Drawing over 2,500 WordPress enthusiasts, this year’s WordCamp Europe – our favourite annual event – took place in the historic city of Torino in Northern Italy. Designed to explore and celebrate the world’s most popular web platform, the June conference featured a jam-packed agenda, with plenty of hands-on workshops, expert talks and insightful presentations centred around the CMS that now powers more than 43% of the internet.
Contributor day
A firm fixture in the WordCamp schedule, Contributor Day brought together 726 contributors working across 25 teams to support the WordPress project. This year, five members of the Big Bite team took part in the event across three tables – Design, Coding Standards and Core.
Design
The design table concentrated on the next iteration of the default WordPress theme – Twenty Twenty Five. We spent the morning gathering inspiration from various online sources for the new theme, and afterwards, collaboratively explored different ideas for the theme’s layout, blocks, and patterns.
Coding Standards
Jay, a Lead Engineer at Big Bite, joined the Coding Standards team at WCEU run by Juliette Reinders Folmer. Having already contributed to an open-source project maintained by Juliette, Jay used this opportunity to work with her directly and apply their expertise to the WordPress Coding Standards. As well as engaging in discussions around coding standards and the future of PHP within a WordPress context, participants also looked at ways to make WordPress software more inclusive.
Core
Three members of our engineering team also joined the core table, which involved onboarding onto the WordPress platform and focusing on the priority items for the upcoming 6.6 release in GitHub.
The session shared valuable insights from Automattic on how we can best contribute our time and skills to the platform, giving our team a deeper understanding of the processes behind core contribution along with a renewed enthusiasm to get involved.
“The most important tech initiative of the last 10 years”
Joined by our friends and colleagues from other WP VIP agencies, we also attended the Enterprise WordPress event held by WordPress VIP, which showcased our recent work for The Times and The Sunday Times.

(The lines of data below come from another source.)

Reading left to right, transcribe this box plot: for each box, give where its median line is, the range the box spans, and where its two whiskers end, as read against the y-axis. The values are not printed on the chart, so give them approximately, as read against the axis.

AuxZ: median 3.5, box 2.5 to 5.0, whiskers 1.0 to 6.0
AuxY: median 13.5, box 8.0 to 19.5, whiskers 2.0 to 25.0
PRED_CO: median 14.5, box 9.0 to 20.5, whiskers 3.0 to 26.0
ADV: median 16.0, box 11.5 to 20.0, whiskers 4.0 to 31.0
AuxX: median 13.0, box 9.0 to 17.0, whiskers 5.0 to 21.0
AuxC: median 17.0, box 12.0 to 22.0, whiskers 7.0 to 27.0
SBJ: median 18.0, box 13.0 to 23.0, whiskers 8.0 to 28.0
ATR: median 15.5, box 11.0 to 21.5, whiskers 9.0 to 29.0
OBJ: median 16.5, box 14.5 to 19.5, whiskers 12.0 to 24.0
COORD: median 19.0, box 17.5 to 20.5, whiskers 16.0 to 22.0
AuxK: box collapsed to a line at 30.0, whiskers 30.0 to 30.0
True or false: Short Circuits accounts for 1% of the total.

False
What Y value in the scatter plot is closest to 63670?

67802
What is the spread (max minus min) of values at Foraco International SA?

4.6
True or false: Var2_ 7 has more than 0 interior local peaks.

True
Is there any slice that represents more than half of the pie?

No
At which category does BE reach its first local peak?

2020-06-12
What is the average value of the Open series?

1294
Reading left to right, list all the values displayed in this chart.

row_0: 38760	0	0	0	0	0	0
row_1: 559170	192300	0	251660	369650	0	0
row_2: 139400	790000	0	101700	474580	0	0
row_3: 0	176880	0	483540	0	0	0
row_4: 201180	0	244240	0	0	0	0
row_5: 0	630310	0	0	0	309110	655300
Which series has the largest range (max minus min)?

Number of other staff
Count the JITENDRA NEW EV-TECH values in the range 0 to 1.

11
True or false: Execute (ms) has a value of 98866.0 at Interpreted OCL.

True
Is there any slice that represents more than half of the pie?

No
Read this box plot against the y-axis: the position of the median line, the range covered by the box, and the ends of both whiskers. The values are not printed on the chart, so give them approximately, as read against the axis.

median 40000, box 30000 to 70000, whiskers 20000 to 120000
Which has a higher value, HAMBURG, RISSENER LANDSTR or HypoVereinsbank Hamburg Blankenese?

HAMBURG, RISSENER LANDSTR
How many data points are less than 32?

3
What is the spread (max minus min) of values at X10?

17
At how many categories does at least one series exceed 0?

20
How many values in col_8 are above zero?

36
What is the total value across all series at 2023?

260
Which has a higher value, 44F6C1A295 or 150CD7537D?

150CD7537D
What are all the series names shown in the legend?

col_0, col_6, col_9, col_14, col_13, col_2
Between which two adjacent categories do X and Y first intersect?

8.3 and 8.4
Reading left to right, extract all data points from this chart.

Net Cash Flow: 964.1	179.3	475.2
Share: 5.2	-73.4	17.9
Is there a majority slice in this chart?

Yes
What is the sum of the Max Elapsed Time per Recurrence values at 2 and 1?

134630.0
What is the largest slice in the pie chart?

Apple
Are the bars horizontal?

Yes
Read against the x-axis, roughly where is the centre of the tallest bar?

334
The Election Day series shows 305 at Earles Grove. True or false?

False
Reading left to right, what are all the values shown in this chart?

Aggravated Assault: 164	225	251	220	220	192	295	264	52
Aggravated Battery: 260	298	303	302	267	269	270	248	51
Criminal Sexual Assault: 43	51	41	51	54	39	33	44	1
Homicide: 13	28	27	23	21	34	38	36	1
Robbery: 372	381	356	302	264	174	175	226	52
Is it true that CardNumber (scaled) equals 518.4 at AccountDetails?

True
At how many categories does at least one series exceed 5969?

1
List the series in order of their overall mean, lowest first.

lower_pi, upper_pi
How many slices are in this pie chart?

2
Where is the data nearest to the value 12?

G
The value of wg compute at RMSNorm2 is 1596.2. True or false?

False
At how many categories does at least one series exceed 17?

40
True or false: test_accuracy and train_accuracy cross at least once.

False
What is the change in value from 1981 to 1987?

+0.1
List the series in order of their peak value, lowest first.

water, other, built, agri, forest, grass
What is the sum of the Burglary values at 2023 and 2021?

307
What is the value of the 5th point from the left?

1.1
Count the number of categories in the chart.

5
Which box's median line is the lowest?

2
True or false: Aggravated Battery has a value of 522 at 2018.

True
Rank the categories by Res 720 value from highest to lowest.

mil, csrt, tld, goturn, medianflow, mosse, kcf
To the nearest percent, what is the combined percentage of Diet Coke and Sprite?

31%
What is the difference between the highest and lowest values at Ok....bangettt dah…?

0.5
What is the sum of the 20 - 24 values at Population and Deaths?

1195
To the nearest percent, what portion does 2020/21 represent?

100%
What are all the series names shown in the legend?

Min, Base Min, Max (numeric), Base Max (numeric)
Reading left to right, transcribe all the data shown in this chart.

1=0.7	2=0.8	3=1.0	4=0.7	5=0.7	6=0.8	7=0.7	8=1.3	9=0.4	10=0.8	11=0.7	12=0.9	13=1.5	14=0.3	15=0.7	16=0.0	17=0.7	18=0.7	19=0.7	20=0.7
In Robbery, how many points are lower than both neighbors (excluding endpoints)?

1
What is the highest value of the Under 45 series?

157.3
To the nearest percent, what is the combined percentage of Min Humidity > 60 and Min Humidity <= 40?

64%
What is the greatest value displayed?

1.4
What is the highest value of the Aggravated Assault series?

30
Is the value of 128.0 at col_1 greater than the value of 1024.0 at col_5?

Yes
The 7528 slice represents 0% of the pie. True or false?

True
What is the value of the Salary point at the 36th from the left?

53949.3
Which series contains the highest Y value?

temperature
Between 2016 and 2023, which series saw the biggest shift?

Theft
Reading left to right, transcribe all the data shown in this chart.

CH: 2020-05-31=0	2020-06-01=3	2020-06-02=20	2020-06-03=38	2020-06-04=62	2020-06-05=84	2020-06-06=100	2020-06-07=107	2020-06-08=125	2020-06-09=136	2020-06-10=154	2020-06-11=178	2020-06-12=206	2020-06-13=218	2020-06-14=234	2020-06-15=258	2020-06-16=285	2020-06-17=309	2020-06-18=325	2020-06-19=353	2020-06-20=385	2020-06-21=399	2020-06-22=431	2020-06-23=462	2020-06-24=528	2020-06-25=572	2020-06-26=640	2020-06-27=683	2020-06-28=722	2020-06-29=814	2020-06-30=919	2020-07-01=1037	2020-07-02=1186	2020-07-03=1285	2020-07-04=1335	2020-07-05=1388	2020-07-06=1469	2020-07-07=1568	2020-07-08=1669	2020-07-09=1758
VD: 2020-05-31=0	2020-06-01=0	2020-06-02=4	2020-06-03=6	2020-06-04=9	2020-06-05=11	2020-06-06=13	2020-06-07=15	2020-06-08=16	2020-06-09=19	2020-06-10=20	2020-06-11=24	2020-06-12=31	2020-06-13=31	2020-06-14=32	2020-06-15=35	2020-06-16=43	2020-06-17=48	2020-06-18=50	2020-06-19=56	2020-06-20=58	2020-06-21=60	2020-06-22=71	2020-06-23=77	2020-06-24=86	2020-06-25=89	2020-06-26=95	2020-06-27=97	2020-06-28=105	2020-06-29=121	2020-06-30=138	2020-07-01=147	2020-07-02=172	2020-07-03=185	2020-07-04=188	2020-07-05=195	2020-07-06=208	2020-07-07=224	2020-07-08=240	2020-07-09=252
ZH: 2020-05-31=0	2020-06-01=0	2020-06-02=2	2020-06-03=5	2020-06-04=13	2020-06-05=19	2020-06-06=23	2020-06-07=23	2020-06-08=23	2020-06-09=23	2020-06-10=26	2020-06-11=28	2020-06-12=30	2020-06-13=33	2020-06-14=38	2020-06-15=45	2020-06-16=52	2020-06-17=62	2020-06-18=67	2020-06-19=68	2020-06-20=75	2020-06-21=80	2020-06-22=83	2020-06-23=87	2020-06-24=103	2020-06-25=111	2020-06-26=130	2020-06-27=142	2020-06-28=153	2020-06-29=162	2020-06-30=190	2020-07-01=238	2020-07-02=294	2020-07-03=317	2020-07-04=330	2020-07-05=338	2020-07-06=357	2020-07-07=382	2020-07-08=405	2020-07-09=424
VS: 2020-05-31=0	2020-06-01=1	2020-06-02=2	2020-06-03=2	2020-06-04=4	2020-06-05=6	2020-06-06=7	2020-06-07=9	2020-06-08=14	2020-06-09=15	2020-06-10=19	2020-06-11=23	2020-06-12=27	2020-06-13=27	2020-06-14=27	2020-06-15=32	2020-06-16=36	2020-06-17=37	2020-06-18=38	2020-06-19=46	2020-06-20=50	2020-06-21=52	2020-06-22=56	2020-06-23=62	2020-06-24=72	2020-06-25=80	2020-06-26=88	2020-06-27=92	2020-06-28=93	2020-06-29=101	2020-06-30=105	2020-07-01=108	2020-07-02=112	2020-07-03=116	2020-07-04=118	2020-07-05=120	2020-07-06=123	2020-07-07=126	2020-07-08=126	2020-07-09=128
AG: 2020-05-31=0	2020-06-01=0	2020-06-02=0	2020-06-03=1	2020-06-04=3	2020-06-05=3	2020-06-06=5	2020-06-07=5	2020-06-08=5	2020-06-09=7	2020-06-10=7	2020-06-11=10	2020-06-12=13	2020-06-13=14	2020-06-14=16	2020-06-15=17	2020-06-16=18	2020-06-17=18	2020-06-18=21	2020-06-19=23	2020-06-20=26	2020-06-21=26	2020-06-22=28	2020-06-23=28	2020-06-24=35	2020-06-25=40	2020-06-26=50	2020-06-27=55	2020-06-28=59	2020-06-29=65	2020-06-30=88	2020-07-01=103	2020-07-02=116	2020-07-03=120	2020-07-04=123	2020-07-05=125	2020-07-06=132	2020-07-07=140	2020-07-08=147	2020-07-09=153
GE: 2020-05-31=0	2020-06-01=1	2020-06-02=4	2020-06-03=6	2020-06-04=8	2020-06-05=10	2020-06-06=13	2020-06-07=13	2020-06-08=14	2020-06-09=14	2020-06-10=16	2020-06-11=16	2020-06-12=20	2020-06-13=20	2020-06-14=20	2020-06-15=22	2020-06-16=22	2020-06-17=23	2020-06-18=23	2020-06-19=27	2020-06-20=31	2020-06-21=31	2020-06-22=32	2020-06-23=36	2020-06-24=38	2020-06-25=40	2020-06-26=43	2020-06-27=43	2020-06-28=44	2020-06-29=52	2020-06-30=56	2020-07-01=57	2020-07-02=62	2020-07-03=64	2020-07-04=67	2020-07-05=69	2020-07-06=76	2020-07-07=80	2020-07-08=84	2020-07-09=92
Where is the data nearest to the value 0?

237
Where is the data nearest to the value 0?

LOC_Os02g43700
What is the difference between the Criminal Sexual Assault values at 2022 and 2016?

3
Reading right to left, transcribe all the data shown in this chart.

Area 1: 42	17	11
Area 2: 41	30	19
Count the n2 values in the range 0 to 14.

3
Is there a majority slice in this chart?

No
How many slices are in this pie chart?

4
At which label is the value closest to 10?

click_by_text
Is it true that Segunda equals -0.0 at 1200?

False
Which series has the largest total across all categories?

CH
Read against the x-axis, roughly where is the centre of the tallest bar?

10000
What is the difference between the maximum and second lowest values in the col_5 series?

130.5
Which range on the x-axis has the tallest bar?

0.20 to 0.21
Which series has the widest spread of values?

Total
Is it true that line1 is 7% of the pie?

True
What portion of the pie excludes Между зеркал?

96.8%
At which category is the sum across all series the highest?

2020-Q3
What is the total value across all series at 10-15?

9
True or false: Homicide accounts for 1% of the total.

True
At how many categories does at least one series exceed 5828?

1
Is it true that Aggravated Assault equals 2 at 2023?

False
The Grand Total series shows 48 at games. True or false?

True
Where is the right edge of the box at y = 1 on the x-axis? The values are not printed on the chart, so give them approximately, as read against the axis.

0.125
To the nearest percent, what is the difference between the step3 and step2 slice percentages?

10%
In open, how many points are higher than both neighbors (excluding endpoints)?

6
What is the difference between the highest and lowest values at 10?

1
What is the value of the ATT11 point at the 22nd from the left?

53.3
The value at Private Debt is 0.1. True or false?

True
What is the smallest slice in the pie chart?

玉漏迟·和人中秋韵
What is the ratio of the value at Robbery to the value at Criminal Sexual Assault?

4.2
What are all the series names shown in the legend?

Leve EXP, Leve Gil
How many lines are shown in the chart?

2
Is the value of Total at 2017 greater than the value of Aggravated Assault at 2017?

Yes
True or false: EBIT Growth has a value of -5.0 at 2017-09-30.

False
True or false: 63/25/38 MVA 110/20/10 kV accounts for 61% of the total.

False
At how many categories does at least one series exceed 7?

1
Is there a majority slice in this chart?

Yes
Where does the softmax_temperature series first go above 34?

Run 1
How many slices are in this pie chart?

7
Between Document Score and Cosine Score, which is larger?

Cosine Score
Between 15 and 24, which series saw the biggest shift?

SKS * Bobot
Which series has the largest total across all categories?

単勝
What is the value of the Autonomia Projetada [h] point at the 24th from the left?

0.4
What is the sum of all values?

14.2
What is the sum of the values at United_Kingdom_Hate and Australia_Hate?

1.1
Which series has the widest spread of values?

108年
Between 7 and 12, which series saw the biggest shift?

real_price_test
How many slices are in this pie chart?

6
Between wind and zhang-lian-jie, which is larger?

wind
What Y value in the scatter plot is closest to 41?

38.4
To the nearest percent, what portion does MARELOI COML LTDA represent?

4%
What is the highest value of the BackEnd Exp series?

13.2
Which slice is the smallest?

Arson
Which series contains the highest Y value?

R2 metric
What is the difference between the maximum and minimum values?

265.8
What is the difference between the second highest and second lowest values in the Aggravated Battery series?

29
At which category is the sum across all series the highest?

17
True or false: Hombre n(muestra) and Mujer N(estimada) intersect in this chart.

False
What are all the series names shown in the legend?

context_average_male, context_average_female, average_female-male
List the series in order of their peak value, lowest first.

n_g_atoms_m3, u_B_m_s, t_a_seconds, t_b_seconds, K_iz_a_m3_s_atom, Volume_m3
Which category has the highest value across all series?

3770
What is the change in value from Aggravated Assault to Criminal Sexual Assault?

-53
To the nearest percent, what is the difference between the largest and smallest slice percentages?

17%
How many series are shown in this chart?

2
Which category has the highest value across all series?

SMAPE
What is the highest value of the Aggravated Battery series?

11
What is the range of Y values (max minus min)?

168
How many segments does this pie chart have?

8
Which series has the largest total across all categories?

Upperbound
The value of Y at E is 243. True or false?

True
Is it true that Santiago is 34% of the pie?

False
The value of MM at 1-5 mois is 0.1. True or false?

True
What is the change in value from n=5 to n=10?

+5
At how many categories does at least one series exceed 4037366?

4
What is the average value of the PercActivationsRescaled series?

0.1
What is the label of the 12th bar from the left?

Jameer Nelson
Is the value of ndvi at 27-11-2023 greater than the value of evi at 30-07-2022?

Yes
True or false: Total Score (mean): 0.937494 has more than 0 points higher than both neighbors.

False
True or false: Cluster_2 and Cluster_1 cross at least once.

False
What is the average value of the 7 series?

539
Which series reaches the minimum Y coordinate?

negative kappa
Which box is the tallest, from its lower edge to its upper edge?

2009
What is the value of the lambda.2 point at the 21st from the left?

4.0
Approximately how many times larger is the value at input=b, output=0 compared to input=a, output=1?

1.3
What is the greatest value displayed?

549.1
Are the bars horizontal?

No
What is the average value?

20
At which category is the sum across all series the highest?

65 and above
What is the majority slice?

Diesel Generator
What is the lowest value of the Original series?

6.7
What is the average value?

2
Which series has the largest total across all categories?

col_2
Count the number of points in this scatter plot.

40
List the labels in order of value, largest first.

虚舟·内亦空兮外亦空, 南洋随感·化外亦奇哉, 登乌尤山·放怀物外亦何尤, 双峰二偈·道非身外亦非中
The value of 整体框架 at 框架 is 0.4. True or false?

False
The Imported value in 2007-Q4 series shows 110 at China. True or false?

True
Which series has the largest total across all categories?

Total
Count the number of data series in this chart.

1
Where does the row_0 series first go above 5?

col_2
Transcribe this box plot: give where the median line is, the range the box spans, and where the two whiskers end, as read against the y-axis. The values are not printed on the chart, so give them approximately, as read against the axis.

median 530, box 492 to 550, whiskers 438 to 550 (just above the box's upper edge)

Delivered by News UK Principal Engineer, Mohan Raj Pachaiyappan, and Senior Product Manager Mariana Dias Pereira, the talk focused on the 18 month journey of replatforming onto a WordPress based CMS, built by Big Bite. As a result of the transformative project, newsrooms across the two leading titles can now create and publish content much faster than ever before, with an average speed improvement of 34% when compared to Methode, the legacy print-based CMS.
The Times
Transforming digital publishing for one of the UK’s largest publishers
Summer update
The final talk of the week was delivered by WordPress co-founder Matt Mullenweg, who discussed the upcoming Gutenberg phases, the importance of contributing back to WordPress – in particular highlighting the success of the Contributor Mentorship Program – as well as fielding questions from the audience.
“Playground is going to change everything”
The main takeaway from Matt’s talk was his enthusiasm and excitement for the development of the WordPress Playground, which makes it possible to run WordPress instantly on any device without a host.
As Playground was first introduced at last year’s WordCamp US, we’ve already tried it out on a number of internal projects. As a result, we share Matt’s enthusiasm for the future of this tool, from being able to showcase our work to streamlining our QA process on client and internal projects.
Ensuring future success
Matt went on to share 11 opinions that will ensure WordPress remains sustainable for decades to come, which we’ve summarised here:
- Simple things should be easy and intuitive, and complex things possible.
- Blogs and dynamic sites are better.
- Documentation should be wiki-easy to edit.
- Forums should be front and center.
- Plugins and themes with community infrastructure.
- Great theme previews and diverse aesthetics.
- We can’t over-index for guidelines and requirements.
- Feedback loops are so important.
- Core should be opinionated and quirky.
- If you make WordPress, use WordPress.
- Stay close to our end-users
To close out the conference, the organising team also announced that WordCamp Europe 2025 will take place next June, located in the scenic surroundings of Basel, Switzerland. For any agencies or individuals interested in shaping the next event, the call for organisers is now open until August 31st.
We look forward to seeing you there!